● **Task brief**:
From the top of the entries below through the line containing "ядом і громадою", return every line exactly as written, please, and stop there.

[Records for processing Boundary: Start]

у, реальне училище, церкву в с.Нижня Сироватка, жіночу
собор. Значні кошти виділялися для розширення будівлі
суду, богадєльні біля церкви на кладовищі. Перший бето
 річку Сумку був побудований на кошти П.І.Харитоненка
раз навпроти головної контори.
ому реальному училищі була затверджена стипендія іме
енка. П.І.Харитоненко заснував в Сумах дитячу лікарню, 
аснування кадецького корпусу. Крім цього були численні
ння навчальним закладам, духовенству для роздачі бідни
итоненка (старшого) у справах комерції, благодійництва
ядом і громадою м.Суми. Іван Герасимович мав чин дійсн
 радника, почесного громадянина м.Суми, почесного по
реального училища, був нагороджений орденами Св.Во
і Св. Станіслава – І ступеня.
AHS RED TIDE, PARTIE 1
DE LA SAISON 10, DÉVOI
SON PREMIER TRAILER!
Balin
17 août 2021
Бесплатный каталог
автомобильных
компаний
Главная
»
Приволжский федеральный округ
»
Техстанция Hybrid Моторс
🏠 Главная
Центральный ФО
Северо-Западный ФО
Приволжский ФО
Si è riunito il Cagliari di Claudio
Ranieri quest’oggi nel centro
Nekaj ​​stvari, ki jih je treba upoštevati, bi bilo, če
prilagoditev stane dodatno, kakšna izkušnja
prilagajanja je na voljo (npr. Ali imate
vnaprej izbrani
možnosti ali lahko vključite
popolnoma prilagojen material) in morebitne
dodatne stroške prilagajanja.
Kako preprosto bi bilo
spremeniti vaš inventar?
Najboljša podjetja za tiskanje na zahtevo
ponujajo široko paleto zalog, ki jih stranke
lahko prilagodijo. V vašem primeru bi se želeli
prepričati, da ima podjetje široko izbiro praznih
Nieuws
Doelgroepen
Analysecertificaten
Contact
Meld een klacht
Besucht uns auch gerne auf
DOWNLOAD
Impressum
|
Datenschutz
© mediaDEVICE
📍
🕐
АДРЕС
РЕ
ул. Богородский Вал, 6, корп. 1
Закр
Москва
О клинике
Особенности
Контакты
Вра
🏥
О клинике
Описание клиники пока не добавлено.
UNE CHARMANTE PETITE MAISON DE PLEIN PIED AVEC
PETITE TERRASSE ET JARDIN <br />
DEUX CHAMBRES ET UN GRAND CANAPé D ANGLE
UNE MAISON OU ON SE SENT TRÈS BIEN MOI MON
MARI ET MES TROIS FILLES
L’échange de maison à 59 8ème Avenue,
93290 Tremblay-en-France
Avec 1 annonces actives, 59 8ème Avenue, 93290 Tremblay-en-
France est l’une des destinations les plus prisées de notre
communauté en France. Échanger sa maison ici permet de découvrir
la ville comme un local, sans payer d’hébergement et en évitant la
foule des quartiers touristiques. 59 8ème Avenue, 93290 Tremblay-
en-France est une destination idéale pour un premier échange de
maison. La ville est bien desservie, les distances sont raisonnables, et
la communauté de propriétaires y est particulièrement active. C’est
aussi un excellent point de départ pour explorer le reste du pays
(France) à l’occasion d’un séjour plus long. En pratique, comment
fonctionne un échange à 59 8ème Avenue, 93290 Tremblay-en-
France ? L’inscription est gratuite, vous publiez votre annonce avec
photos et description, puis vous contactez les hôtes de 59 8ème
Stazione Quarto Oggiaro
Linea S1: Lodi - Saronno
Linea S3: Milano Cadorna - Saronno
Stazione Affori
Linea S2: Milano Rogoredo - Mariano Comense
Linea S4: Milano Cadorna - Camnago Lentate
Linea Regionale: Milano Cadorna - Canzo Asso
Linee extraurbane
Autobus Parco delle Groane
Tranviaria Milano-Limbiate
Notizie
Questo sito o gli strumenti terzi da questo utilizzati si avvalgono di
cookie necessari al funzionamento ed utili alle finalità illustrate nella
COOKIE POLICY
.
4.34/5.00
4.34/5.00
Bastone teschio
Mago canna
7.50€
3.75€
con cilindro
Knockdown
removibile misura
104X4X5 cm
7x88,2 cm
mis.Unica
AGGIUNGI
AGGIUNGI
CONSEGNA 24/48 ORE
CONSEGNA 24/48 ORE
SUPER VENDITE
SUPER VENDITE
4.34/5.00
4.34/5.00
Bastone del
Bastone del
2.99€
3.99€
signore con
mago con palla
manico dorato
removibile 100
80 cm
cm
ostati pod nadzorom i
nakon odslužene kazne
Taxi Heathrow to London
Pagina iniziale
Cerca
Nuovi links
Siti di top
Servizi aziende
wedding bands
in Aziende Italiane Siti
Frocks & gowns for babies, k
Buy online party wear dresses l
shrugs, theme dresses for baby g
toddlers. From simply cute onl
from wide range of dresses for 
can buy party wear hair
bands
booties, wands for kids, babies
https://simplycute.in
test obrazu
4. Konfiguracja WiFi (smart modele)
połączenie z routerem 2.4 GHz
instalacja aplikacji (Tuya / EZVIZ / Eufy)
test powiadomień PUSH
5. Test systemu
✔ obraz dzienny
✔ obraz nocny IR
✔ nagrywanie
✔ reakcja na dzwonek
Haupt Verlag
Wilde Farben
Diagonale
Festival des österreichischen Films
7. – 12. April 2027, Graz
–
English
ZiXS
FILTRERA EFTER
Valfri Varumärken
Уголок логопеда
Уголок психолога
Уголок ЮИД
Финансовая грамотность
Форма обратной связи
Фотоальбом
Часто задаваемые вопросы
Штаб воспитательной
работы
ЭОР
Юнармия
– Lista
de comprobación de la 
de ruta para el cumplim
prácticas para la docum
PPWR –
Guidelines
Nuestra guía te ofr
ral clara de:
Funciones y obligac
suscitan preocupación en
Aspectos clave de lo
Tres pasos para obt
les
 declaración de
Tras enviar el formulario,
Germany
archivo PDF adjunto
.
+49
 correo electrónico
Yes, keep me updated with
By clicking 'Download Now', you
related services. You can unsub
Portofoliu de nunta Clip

[Records for processing Boundary: End]

● **Worked solution**:
у, реальне училище, церкву в с.Нижня Сироватка, жіночу
собор. Значні кошти виділялися для розширення будівлі
суду, богадєльні біля церкви на кладовищі. Перший бето
 річку Сумку був побудований на кошти П.І.Харитоненка
раз навпроти головної контори.
ому реальному училищі була затверджена стипендія іме
енка. П.І.Харитоненко заснував в Сумах дитячу лікарню, 
аснування кадецького корпусу. Крім цього були численні
ння навчальним закладам, духовенству для роздачі бідни
итоненка (старшого) у справах комерції, благодійництва
ядом і громадою м.Суми. Іван Герасимович мав чин дійсн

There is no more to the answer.